AutoML is a technology that aims to automate the process of applying machine learning to real-world problems, or to automate the process of building machine learning models from data. [AutoGluon](https://github.com/awslabs/autogluon) enables easy-to-use and easy-to-extend AutoML with a focus on automated stack ensembling, deep learning, and real-world applications spanning text, image, and tabular data.

In this notebook, we will set up AutoGluon in [Amazon SageMaker Studio Lab](https://studiolab.sagemaker.aws/), a free machine learning development environment, and train machine learning models using AutoGluon on a sample dataset.

Run the following cell to generate a YAML file for creating the Anaconda virtual environment.

In [None]:
%%writefile autogluon_cpu.yml
# run in terminal: conda env create --file autogluon_cpu.yml
# note: This command creates an environment that is larger than 4GB.
name: autogluon_cpu
dependencies:
 - python=3.9
 - conda
 - pip
 - ipykernel
 - nodejs
 - pip:
 - ipywidgets
 - setuptools
 - wheel
 - autogluon
 - jupyter_bokeh

After `autogluon_cpu.yml` is generated, run `conda env create -f autogluon_cpu.yml` in your system terminal to create a virtual environment for Anaconda with AutoGluon set up.

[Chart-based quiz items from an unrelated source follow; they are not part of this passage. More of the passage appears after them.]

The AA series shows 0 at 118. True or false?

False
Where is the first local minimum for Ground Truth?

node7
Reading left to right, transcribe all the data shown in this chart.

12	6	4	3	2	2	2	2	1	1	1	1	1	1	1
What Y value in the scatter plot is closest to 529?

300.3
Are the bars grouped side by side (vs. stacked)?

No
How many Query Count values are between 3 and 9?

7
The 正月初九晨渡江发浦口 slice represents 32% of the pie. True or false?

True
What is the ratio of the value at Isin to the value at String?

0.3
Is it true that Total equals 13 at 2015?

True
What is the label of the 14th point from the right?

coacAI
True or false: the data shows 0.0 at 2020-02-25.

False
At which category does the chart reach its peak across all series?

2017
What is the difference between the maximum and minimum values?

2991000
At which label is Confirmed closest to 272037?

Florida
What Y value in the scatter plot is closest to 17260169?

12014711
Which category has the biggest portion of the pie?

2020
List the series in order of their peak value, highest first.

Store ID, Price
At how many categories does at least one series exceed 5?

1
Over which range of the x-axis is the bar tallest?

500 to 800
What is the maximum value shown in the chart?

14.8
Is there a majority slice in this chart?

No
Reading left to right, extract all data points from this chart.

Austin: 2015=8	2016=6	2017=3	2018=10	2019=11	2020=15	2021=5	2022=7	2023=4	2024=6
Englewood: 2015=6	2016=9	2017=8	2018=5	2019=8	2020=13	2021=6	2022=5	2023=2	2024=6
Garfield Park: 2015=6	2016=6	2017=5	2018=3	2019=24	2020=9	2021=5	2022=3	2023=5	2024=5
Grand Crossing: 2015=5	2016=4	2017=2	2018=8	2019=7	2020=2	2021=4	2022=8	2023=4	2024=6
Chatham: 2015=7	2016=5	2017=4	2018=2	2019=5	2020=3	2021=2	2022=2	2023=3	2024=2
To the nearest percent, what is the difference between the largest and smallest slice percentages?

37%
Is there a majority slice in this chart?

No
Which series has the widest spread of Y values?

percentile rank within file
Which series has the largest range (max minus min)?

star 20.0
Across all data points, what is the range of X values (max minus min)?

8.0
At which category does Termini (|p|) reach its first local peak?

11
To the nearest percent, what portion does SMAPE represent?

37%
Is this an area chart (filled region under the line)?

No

If the installation is successful, you should be able to select `autogluon_cpu:Python` in the popup that appears when you click the kernel name in the upper right corner of the screen. Switch to the `autogluon_cpu:Python` kernel. You should now be able to use AutoGluon.

## Import Packages

In [None]:
from autogluon.tabular import TabularDataset, TabularPredictor
from IPython.display import HTML

## Train on Sample Dataset

In [None]:
train_data = TabularDataset('https://autogluon.s3.amazonaws.com/datasets/Inc/train.csv')
test_data = TabularDataset('https://autogluon.s3.amazonaws.com/datasets/Inc/test.csv')
predictor = TabularPredictor(label='class', path='ag-default').fit(train_data, time_limit=120) # Fit models for 120s

## Check Models Summary

In [None]:
leaderboard = predictor.leaderboard(test_data)

In [None]:
results = predictor.fit_summary()

In [None]:
HTML(filename='ag-default/SummaryOfModels.html')